■ Page text ■
+--

Red Velvet, Garrick Theatre | reviews, news & interviews
Red Velvet, Garrick Theatre
Red Velvet, Garrick Theatre
Adrian Lester is a blazing triumph as pioneering 19th-century actor Ira Aldridge
Lolita Chakrabarti’s impassioned debut has only gained topicality since its 2012 Tricycle incarnation. Trevor Nunn’s all-white Wars of the Roses and #OscarsSoWhite, among others, have fanned its flames, while quips about a paranoid Russian regime and the limits of English openness to change seem all too pertinent. Cameron might well borrow the woolly idea of “new based on the old” during the European referendum debate.
Brooking no compromise is rule-breaking African-American actor Ira Aldridge (Adrian Lester), who, in 1833, succeeded the celebrated Edmund Kean as Othello at the Theatre Royal Covent Garden. It’s a brave casting gamble by the theatre’s manager, revolutionary Frenchman and fellow outsider Pierre Laporte (Emun Elliott, pictured below with Lester), at a time when people were rioting in the streets over Parliament’s debate of the Slavery Abolition Act.

+--

■ Direction ■
Extend the Red Velvet review above, picking up right after its last sentence. The listing that comes next is separate material, unrelated to the review above.

■ Dataset rows ■
+--

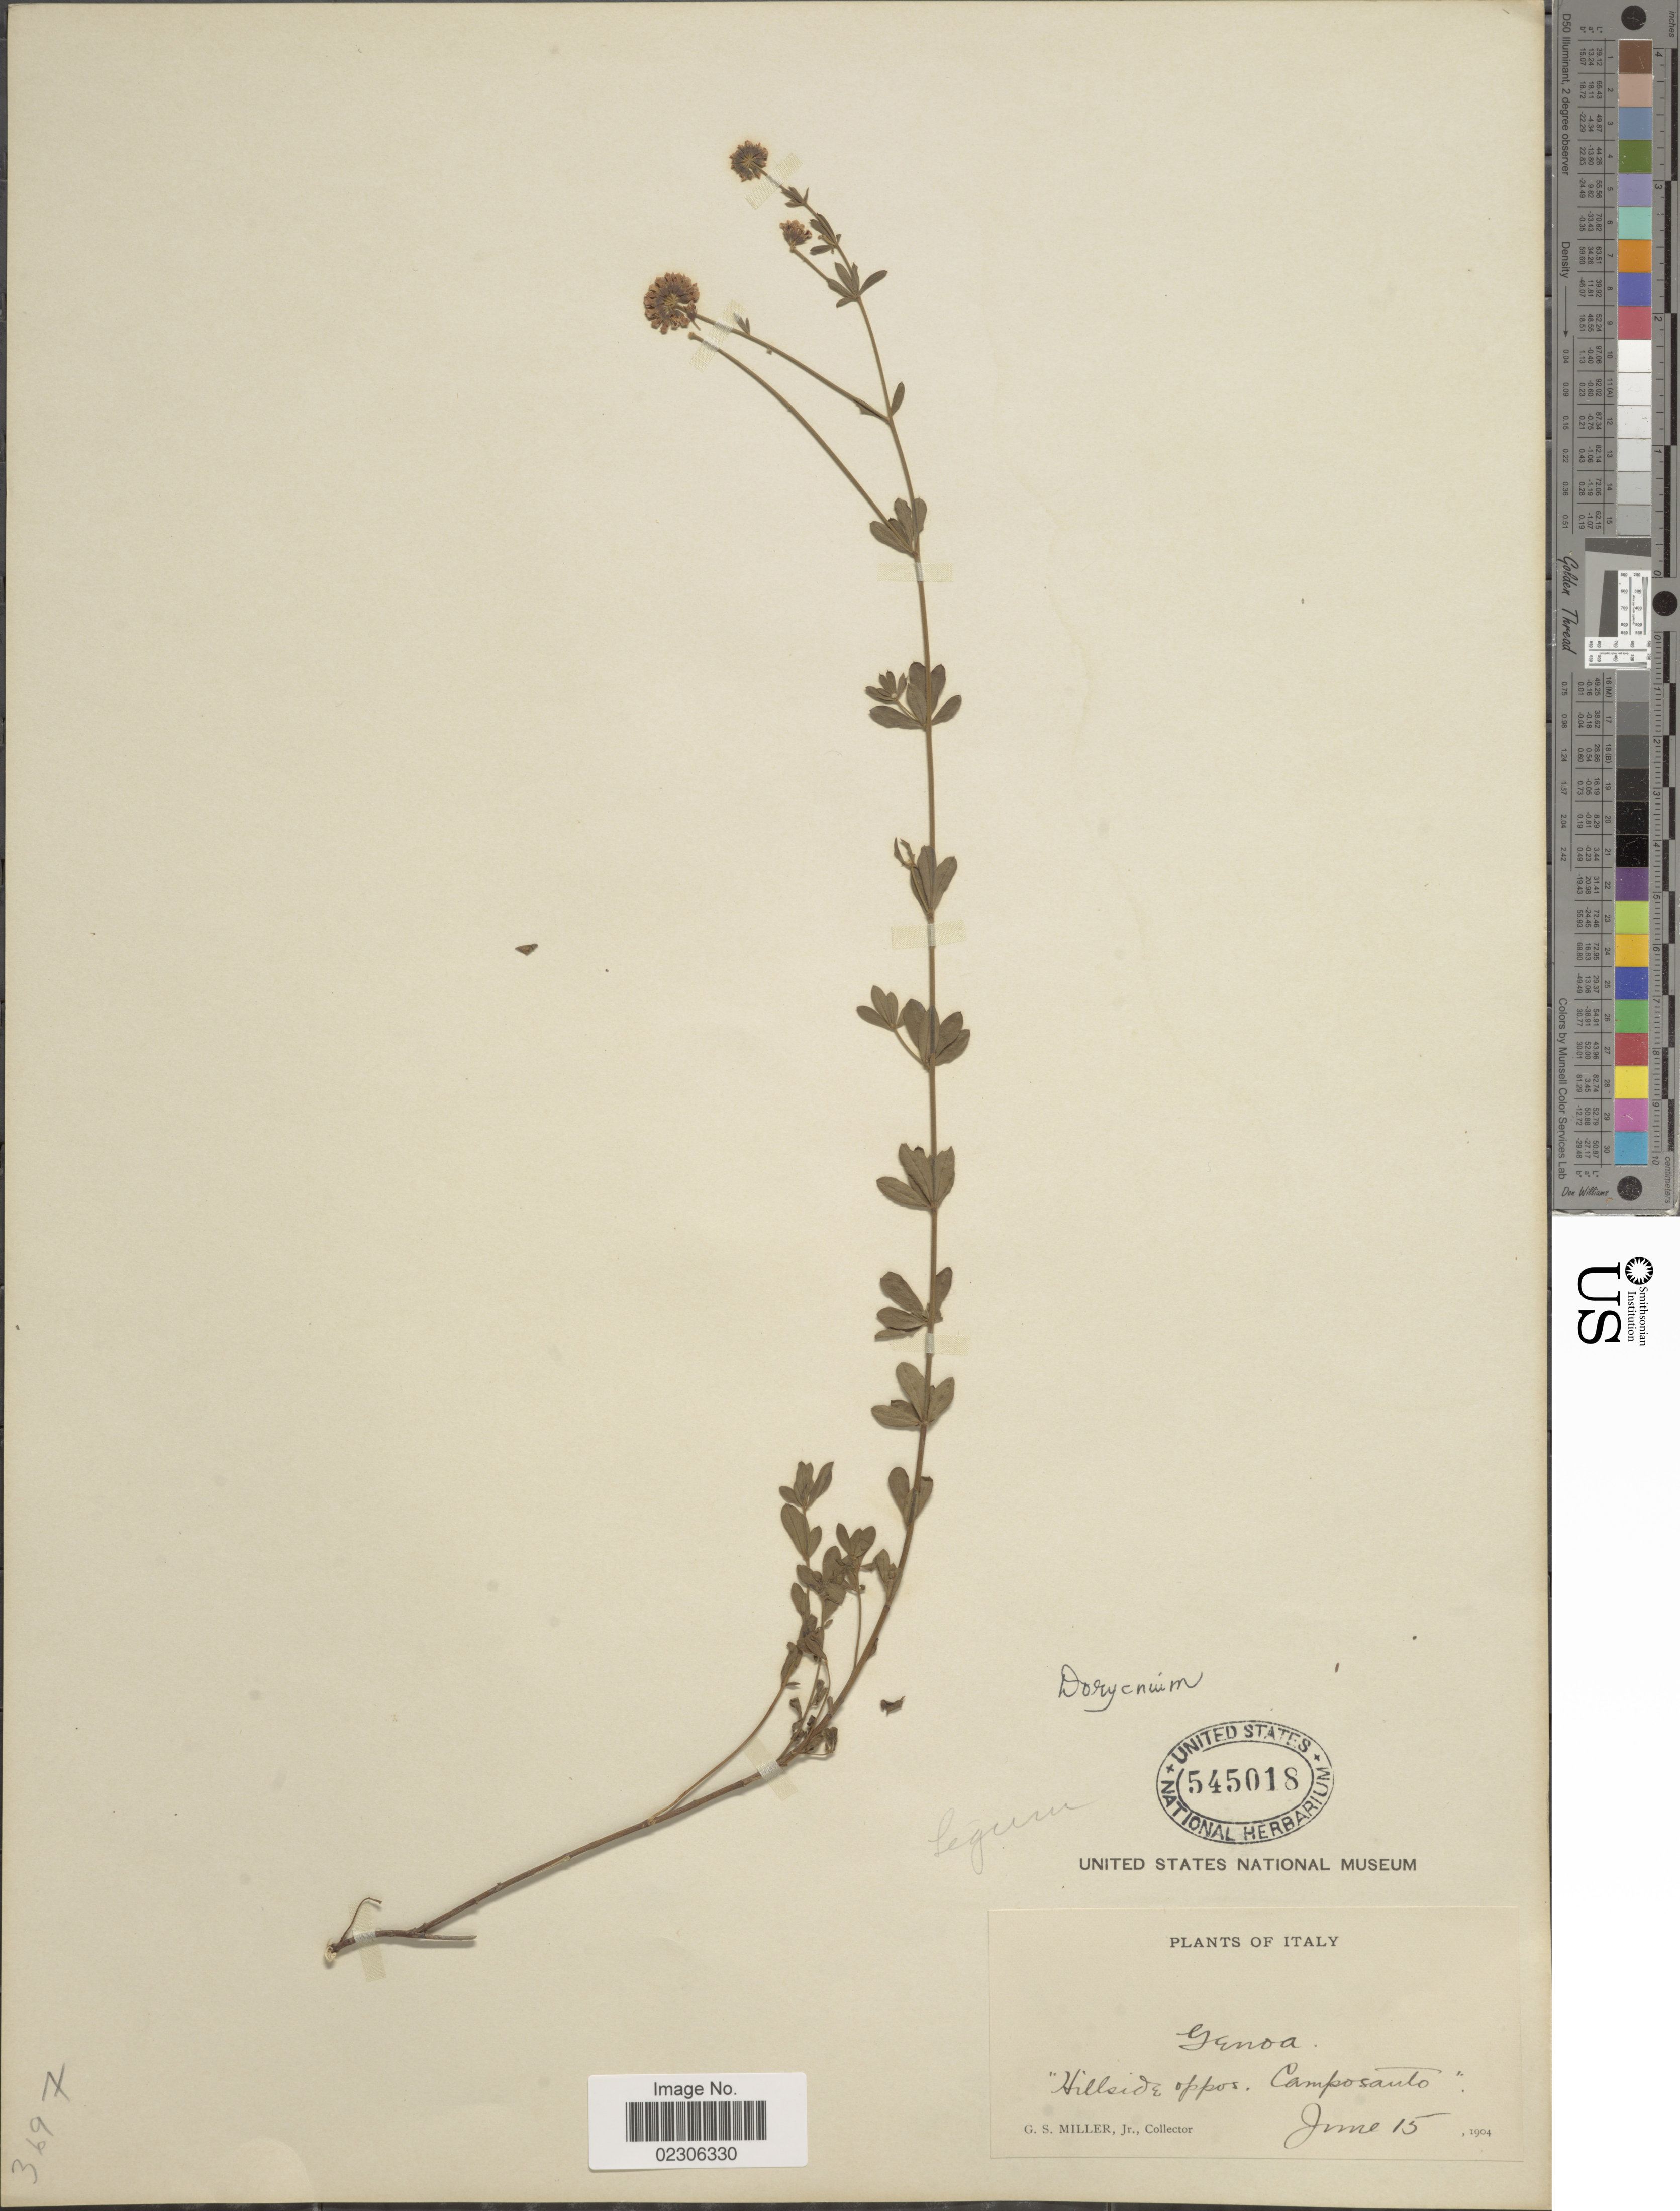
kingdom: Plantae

+--

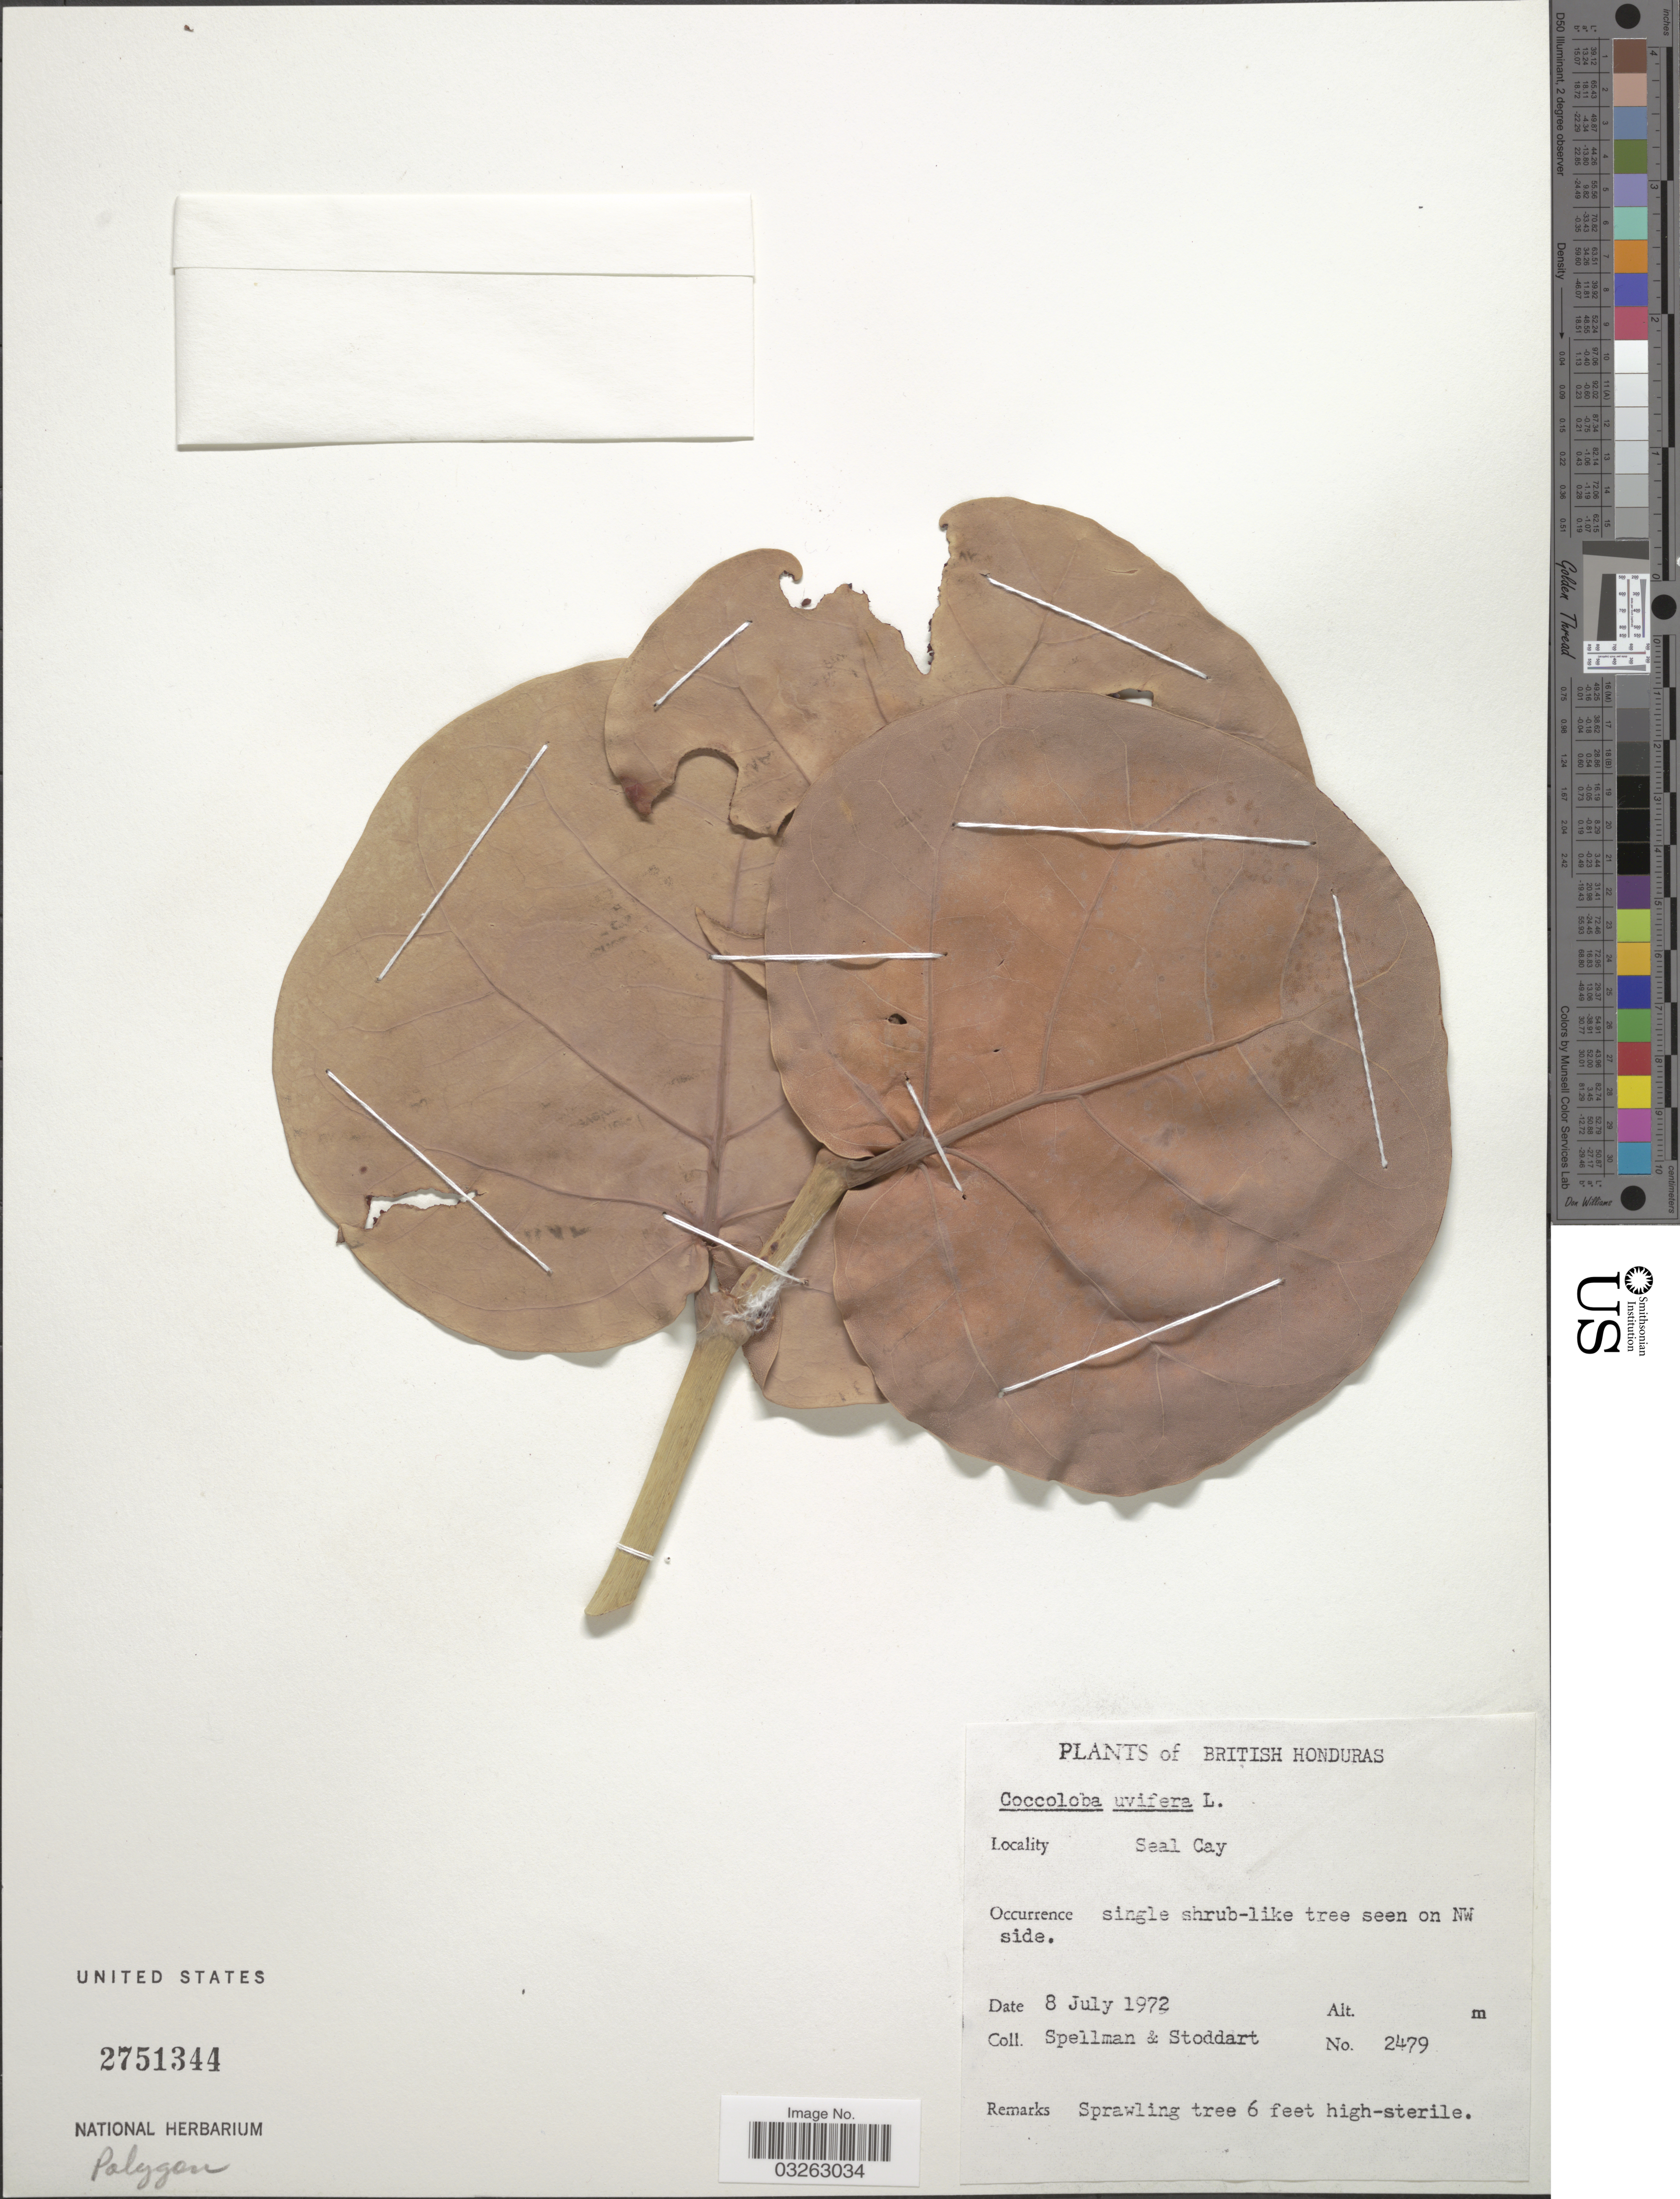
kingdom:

+--

■ Reply ■
The company’s response to this new addition is a superb microcosm of racial politics. There’s the accepting, well-intentioned abolitionist (Alexander Cobb), who nevertheless treats the Jamaican maid (Ayesha Antoine) with unthinking contempt; the veteran (Simon Chandler) who grows to like Aldridge, but fears upsetting the status quo; leading lady Ellen Tree (Charlotte Lucas, pictured below), who sees benefits for herself in Aldridge’s new performance style and shattering of the traditional hierarchy; and Kean’s son Charles (Mark Edel-Hunt), who assumes his “pedigree” means he automatically inherits the earth – or at least the company. His impotent fury at Aldridge’s intervention, symbolic of a changing world, is recognisable as the force that fuels Trump rallies.
Aldridge isn’t just progressive because of the colour of his skin. He brings, too, a challenge to the gestural acting style, preferring something more lifelike and honestly felt. Director Indhu Rubasingham exploits all the comic possibilities of the former in several brilliantly choreographed sequences, as Tree’s Desdemona freezes with arms flung across her face, addressing her husband via either the wings or the gods, while Charles signals his rebellion with an increasingly petulant posed lunge. It’s a fascinating glimpse of a forgotten theatrical language, but when Aldridge imbues Othello with naturalistic, bone-rattling fervour, it’s electrifying: man discovering fire. (Lester, of course, has since played the Moor to great acclaim.)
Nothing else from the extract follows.